Understand what flavour technology can do for food businesses
How do flavour chemists clean up a base? They work at a molecular level with maskers to resolve off notes and modulators to counterbalance flavours. You can also lean into something like a bitter flavour by accentuating it with a pleasantly bitter taste. Then there’s encapsulation technology that protects flavour from degradation during transit or on the shelf. Technology can also create what’s called multi-sensorial layering – an initial burst of one taste, which evolves into a mid-note followed by a third to finish, in a similar way to how a wine connoisseur might experience a fine wine.
Craft an experience and tap into the emotional power of flavour
Ever smelled something and it’s taken you right back to childhood?
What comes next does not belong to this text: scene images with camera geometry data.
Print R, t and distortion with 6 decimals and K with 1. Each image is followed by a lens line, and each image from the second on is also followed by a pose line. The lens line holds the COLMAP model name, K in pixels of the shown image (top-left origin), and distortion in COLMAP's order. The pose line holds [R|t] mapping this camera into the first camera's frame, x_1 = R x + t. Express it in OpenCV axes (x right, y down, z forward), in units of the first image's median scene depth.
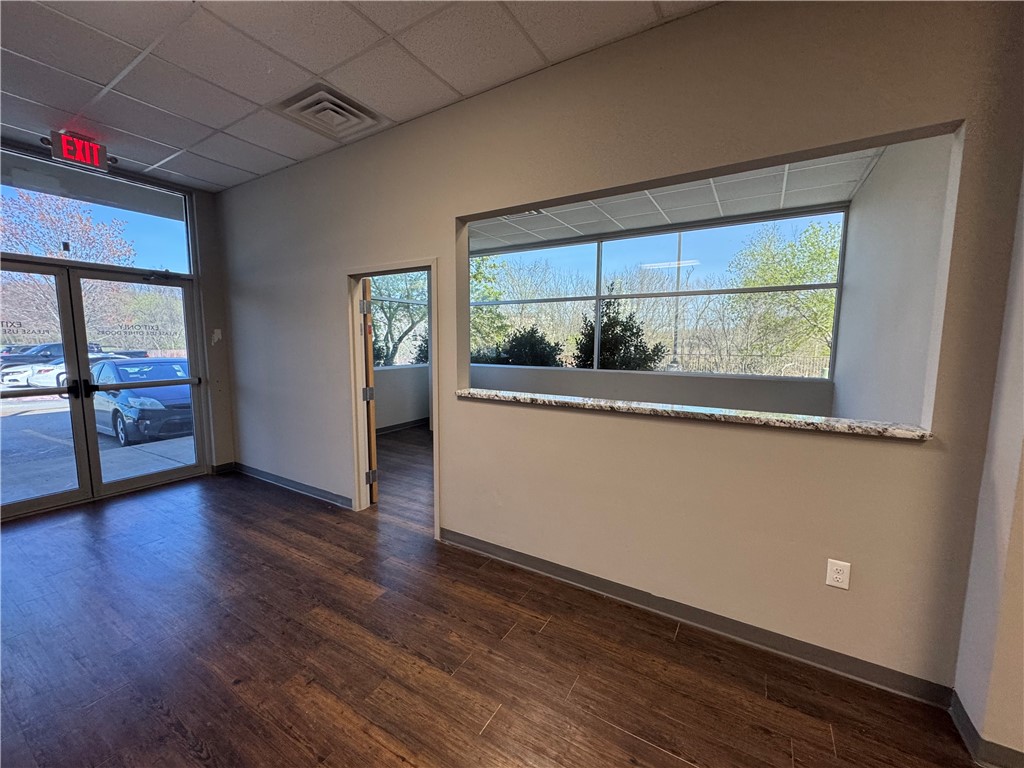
lens RADIAL K [[408.4, 0, 512.0], [0, 408.4, 384.0], [0, 0, 1]] dist [-0.001367, 0.000255]
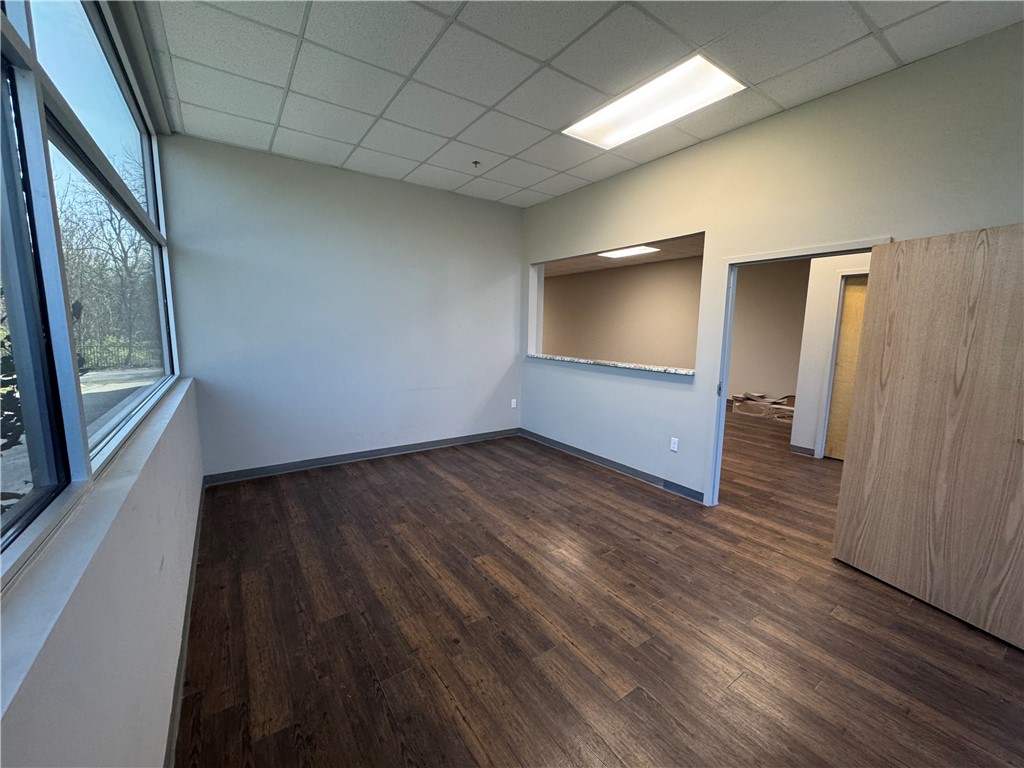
lens RADIAL K [[408.4, 0, 512.0], [0, 408.4, 384.0], [0, 0, 1]] dist [-0.001367, 0.000255]
pose [[-0.914730, -0.075237, 0.396999, -0.088096], [0.023830, 0.970756, 0.238881, -0.226501], [-0.403362, 0.227972, -0.886187, 2.100171]]
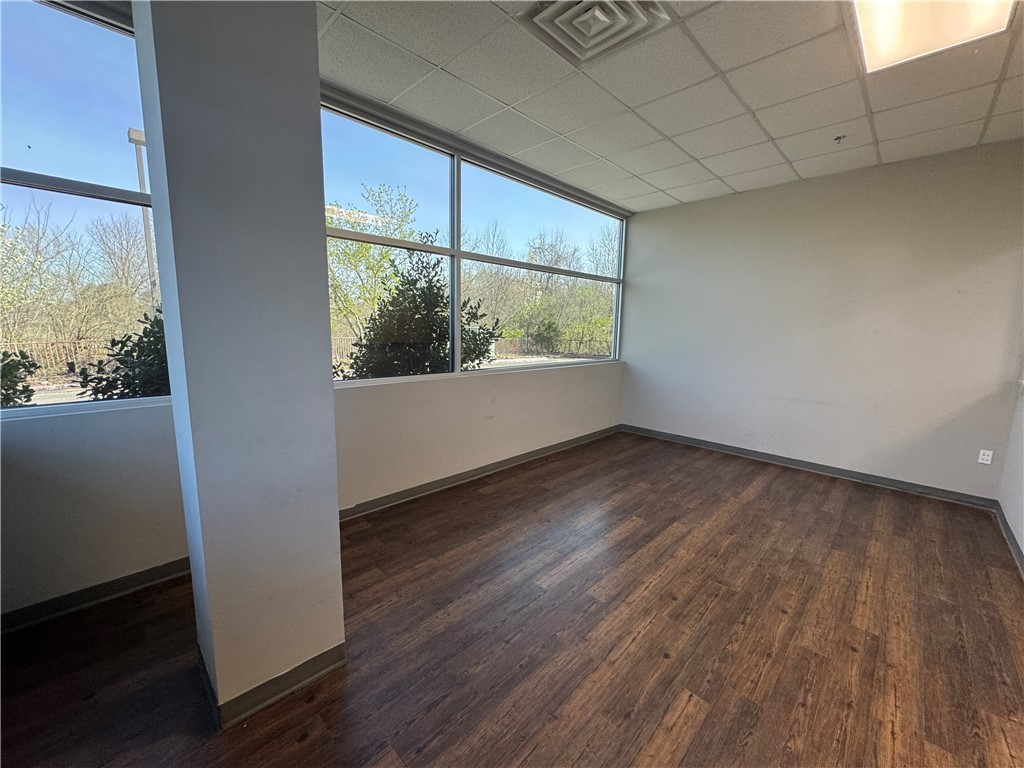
lens RADIAL K [[408.4, 0, 512.0], [0, 408.4, 384.0], [0, 0, 1]] dist [-0.001367, 0.000255]
pose [[0.230393, -0.139729, 0.963014, -0.711942], [0.089002, 0.988515, 0.122136, -0.165298], [-0.969019, 0.057571, 0.240183, 1.518797]]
Smell and taste bypass the brain’s logical processing centre and go straight to the limbic system, which governs emotions and long-term memory. So, flavour creates a powerful emotional experience. Flavourists can fill out all the nuances of flavour so you don’t just get the apple and cinnamon of apple pie, you get the taste of the pastry crust as well. And even though a flavour may seem on the surface ‘simple’ there are infinite possibilities: Glanbia now has more than 700 variations on strawberry, for example.
There’s no limit to the potential or fun of flavour, which can range from the trend for swicy (a combo of sweet and spicy) to all-out fantasy taste experiences. In 2025, Foodarom launched its Stellar collection of Nektyr (pronounced nectar) based on what a flower on another planet would produce and Būlla (pronounced B-yoo-lah), inspired by the honey a bee might make from it. You can’t pin down what makes the flavours so intriguing, but intrigued you are. Both are delicious.
Build a relationship with your Glanbia flavour solutions team and stay ahead of the trends
“We work with customers in different ways – sometimes they come to us for flavour innovation. Or they ask for our flavours and do the formulation themselves. These are customer relationships that have developed over years,” Michael says. With this kind of customer collaboration, Glanbia can suggest products that may work for a brand, based on insights and proprietary regional and segmented trend reports.
“It's a very tailored way of doing business. And it’s speedy. Flavour chemists work at the bench, bringing out prototypes for the customer to taste in real time. A lot of times winning in this business is who gets their products out fastest.
“We’ll ideate products for brands and the flavours associated with them. That's my favourite part, the creativity,” he says.